French 16th-century gardens in the Ile-de-France were generally in flat terrain that did not lend itself to elaborate jeux d'eau. Fountains, bassins (pools in raised basins) and canals were more typical of French water features. For the jeux d'eau at Versailles, a watermill-driven pumping station (the machine de Marly, at the time being the most powerful machine in Europe) and elaborate aqueducts had to be constructed to bring water from many kilometers away.

Sloping sites at the palaces of Caserta and Peterhof permitted grand cascades. At Caserta, a rill of water even flows down the handrail of a staircase balustrade.

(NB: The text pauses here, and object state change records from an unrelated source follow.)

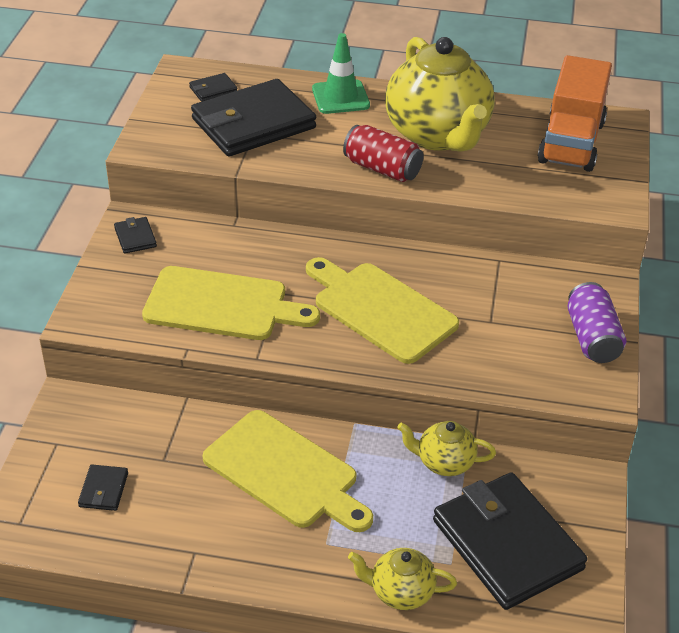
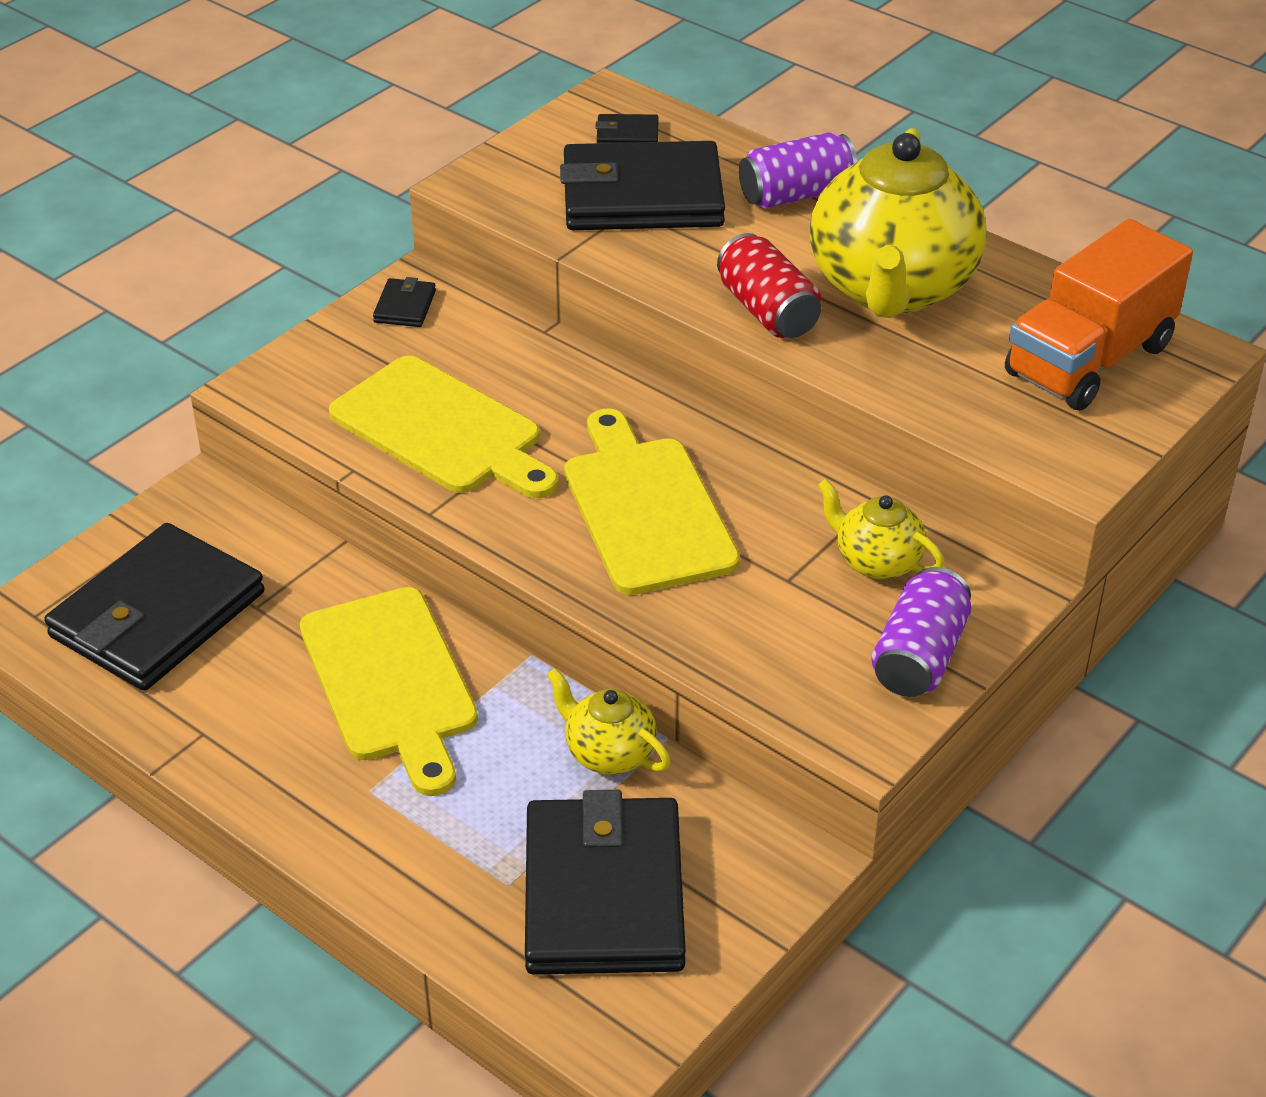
camera: 30 degrees right, 0 degrees up
black wallet [78,464,128,511] -> black wallet [44,523,265,691], size x2.46
green traffic cone [312,33,370,114] -> purple can [739,132,858,209]
yellow teapot [348,548,457,610] -> yellow teapot moved to [818,479,944,580]

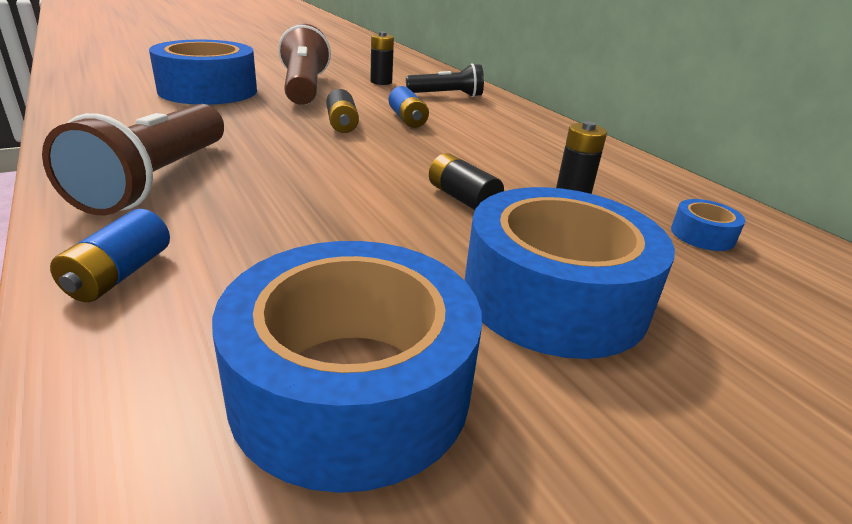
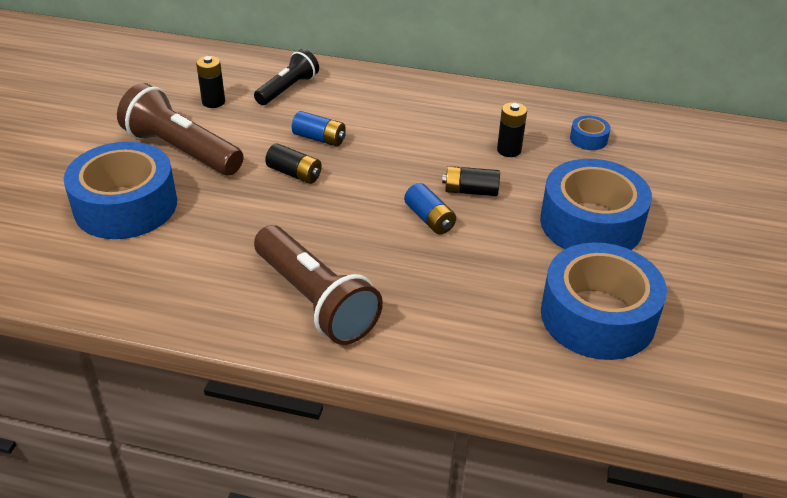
camera: 45 degrees left, 10 degrees up
blue battery [50,209,170,302] -> blue battery moved to [404,183,456,234]

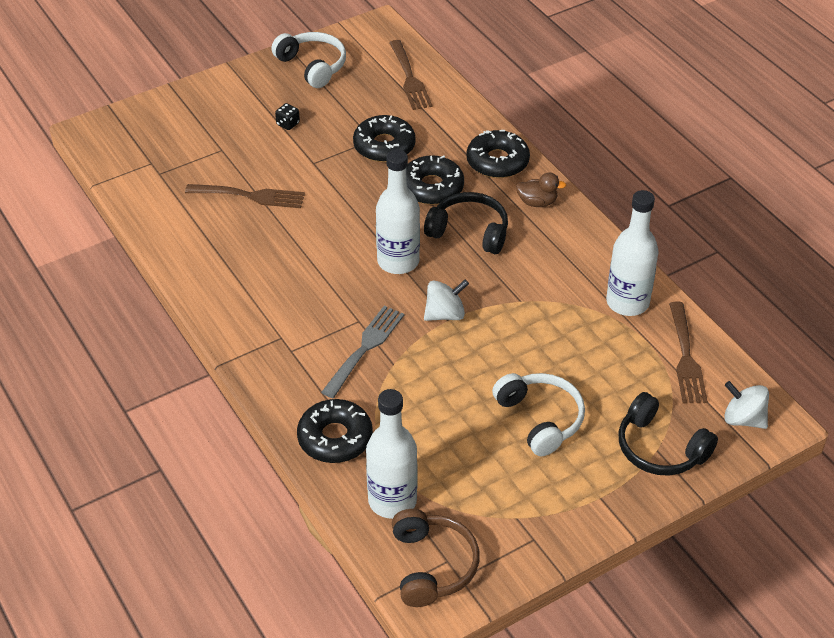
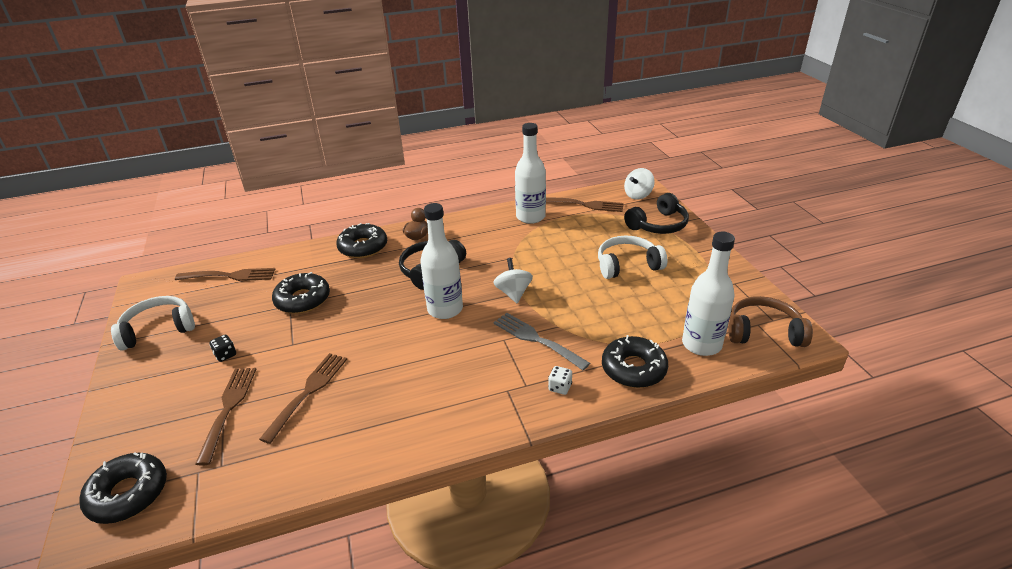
camera: 75 degrees left, 10 degrees down
black donut [406,155,464,205] -> black donut moved to [79,452,167,524]
none -> brown fork [195,368,256,466]
none -> white dice [548,366,572,395]

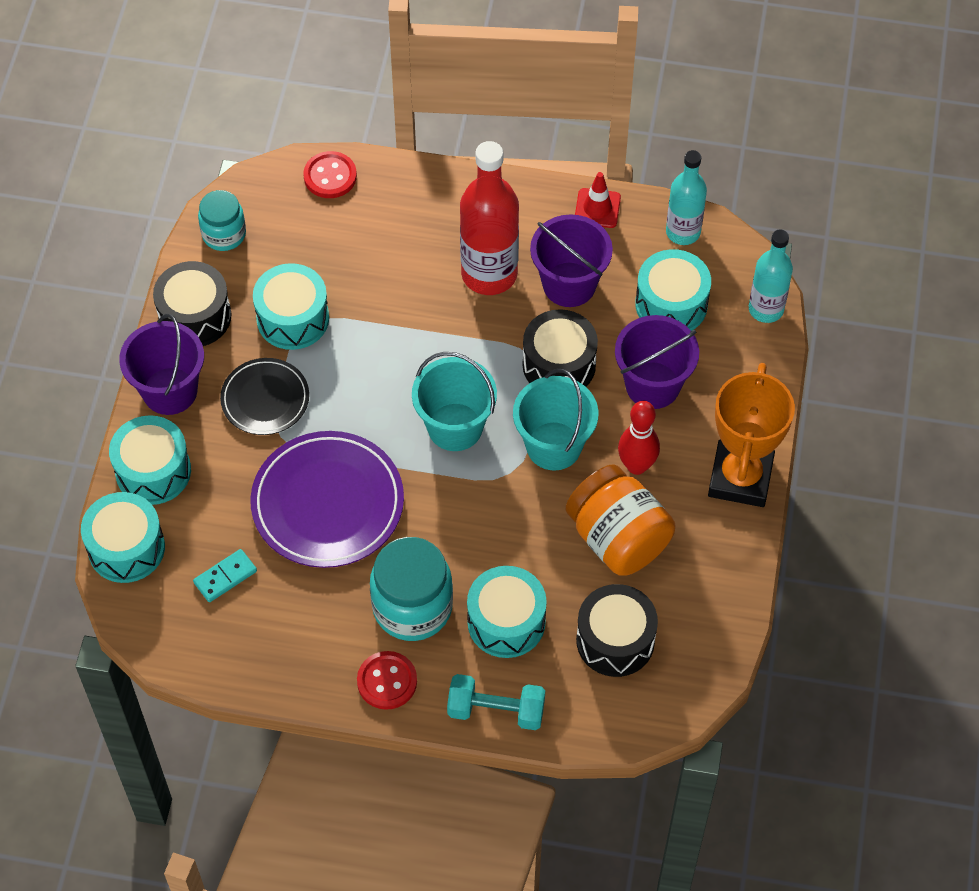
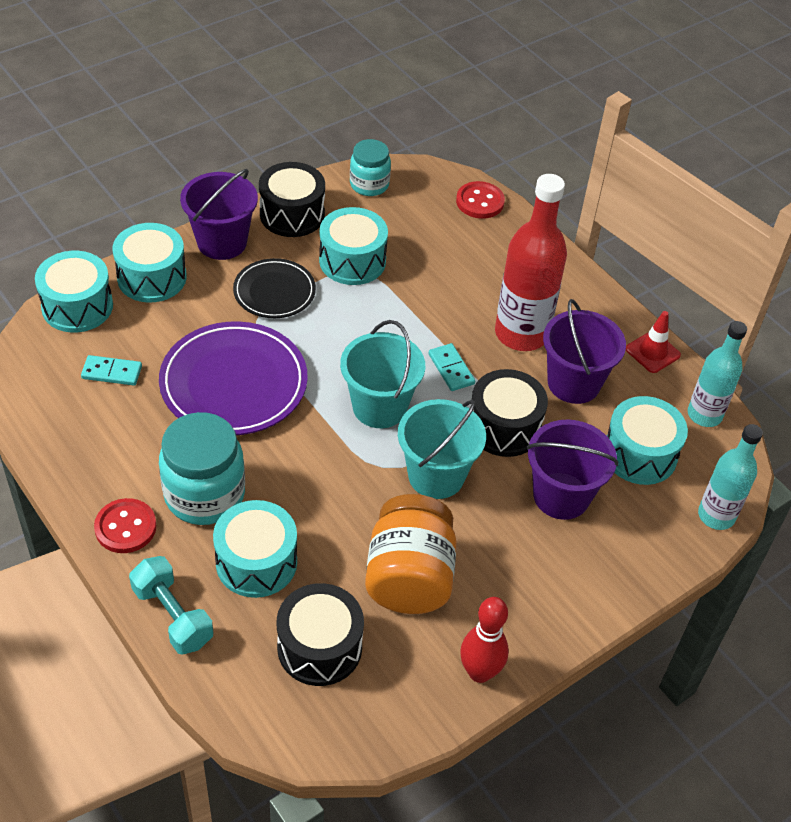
camera: 40 degrees right, 10 degrees down
red bowling pin [618,401,660,475] -> red bowling pin moved to [460,597,509,683]
orange trophy [708,363,795,507] -> none
none -> turquoise domino [429,343,475,391]

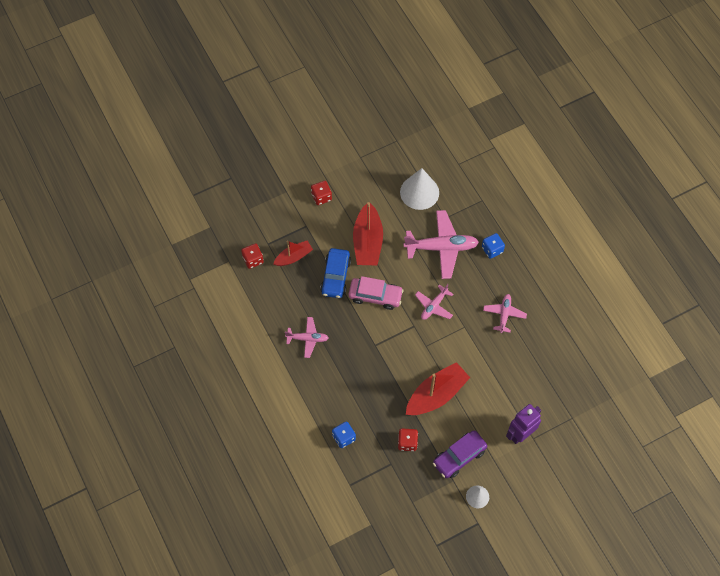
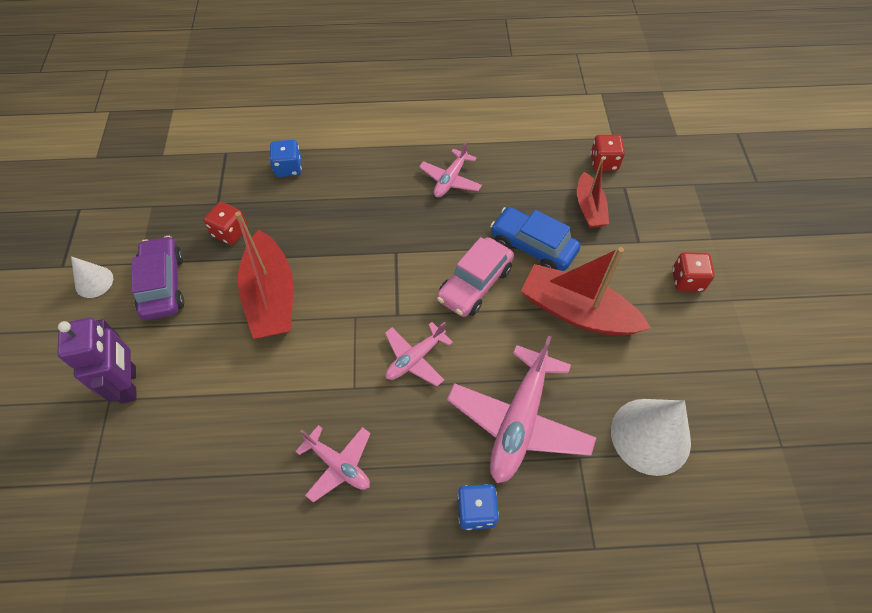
camera: 115 degrees right, 5 degrees down
pink plane [415,284,453,320] -> pink plane turned 105 degrees counterclockwise [385,322,453,386]

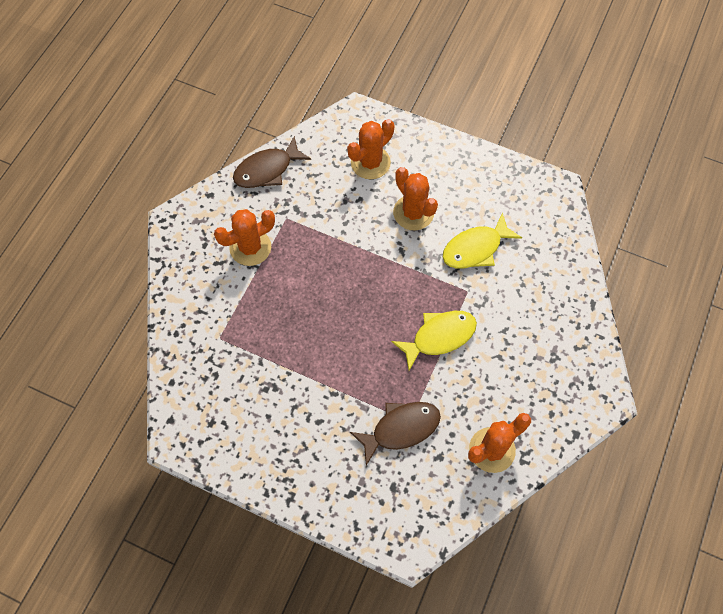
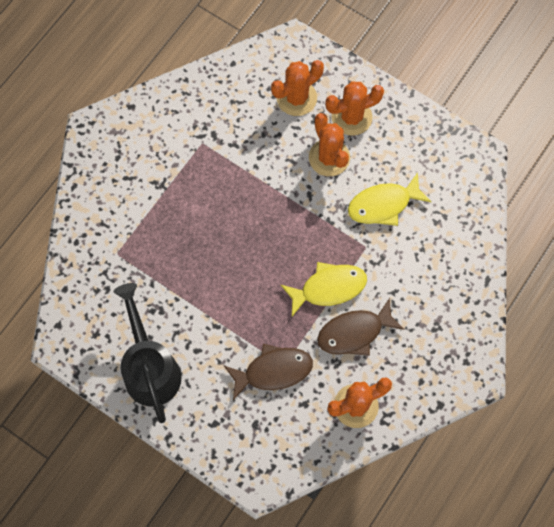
camera: 10 degrees right, 5 degrees up
orange cactus [214,209,275,266] -> orange cactus moved to [325,81,384,136]
brown fish [233,136,311,188] -> brown fish moved to [317,298,404,356]
none -> black watering can [114,283,181,423]

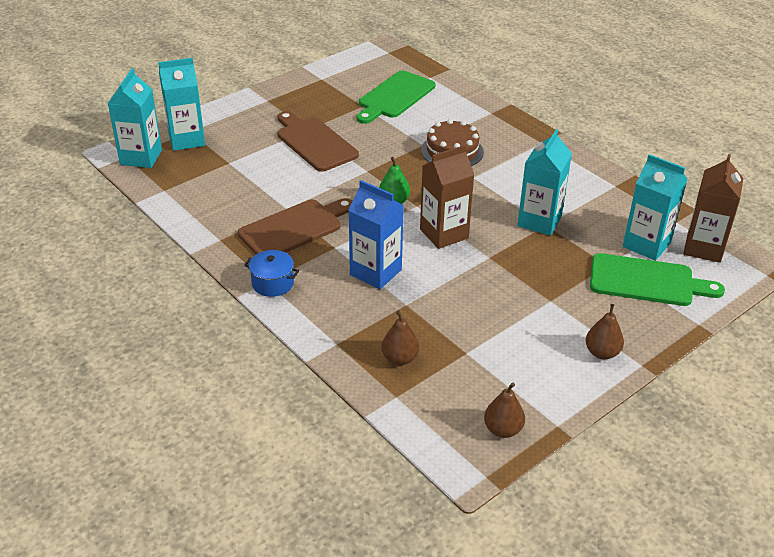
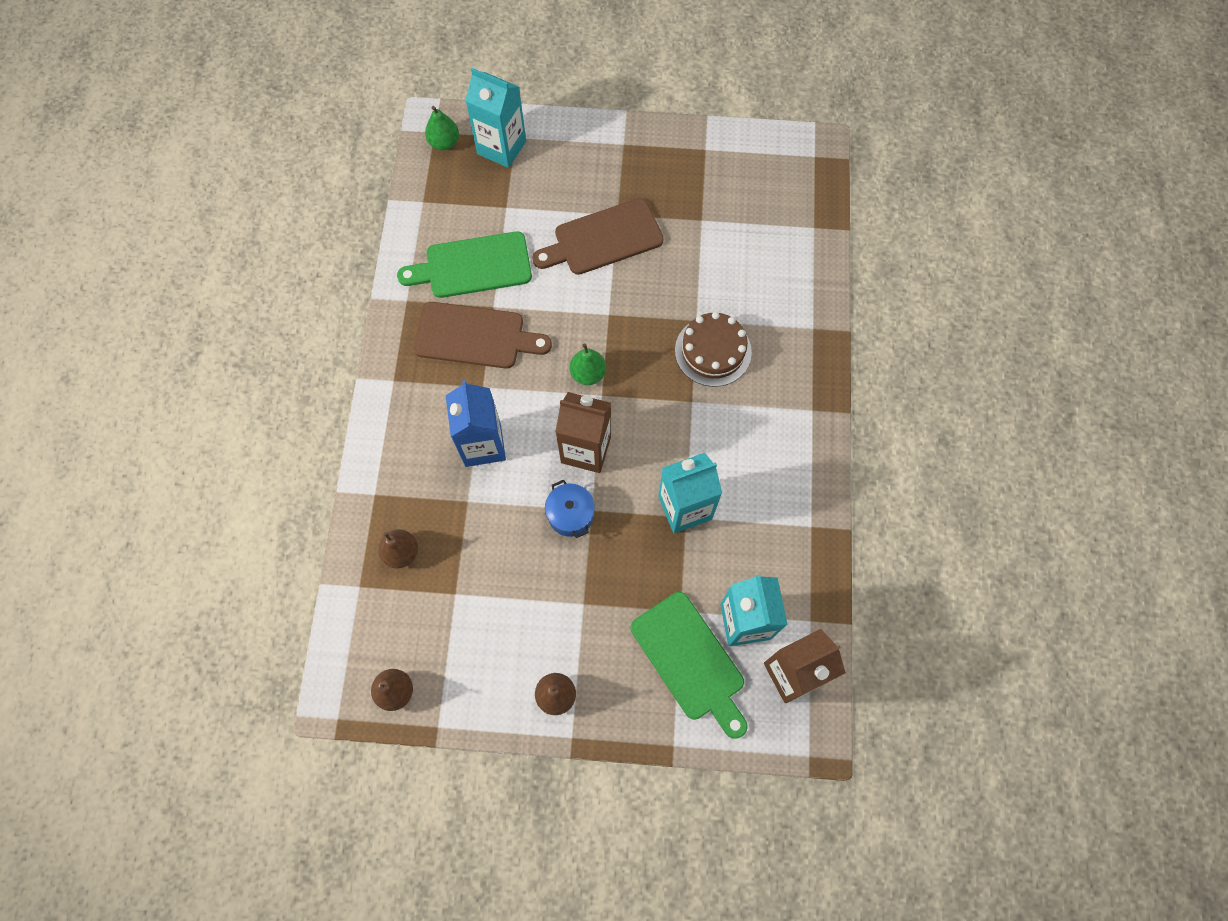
camera: 45 degrees right, 30 degrees up
turquoise carton [107,68,162,168] -> green pear [425,106,459,150]
blue pot [244,250,299,297] -> blue pot moved to [545,480,595,538]
brown cutting board [277,111,359,172] -> brown cutting board turned 120 degrees counterclockwise [532,198,664,275]
green cutting board [357,71,435,124] -> green cutting board moved to [397,231,532,298]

A favorite jeu d'eau was the practical joke of surprise water jets that could be turned on suddenly by a gardener accomplice turning a hidden wheel, trapping guests or soaking their finery. Joking water jets remained a feature in German gardens well into the 19th century.

In the 1930s, Otto Przystawik invented the novelty musical fountain feature that came to be called "dancing waters". Early systems in displays and nightclubs were manually operated by hand pumps and levers. Harold Steinman, the New York-based promoter of "Holiday on Ice", spotted the Przystawik display in a Berlin nightclub. He took the machine on tour with his roller-skating review, where its success inspired him to send out duplicates on tours during the 1950s and 60s. In the later 20th century, programmable "dancing waters" became a feature of novelty fountains associated with resort hotels, where they were combined with laser light shows. Elaborate moving water effects and shifting colored lighting were coordinated with recorded music. Such features draw crowds in Las Vegas, where they were initiated as part of Liberace's stage show and have been satirized in a Simpsons episode.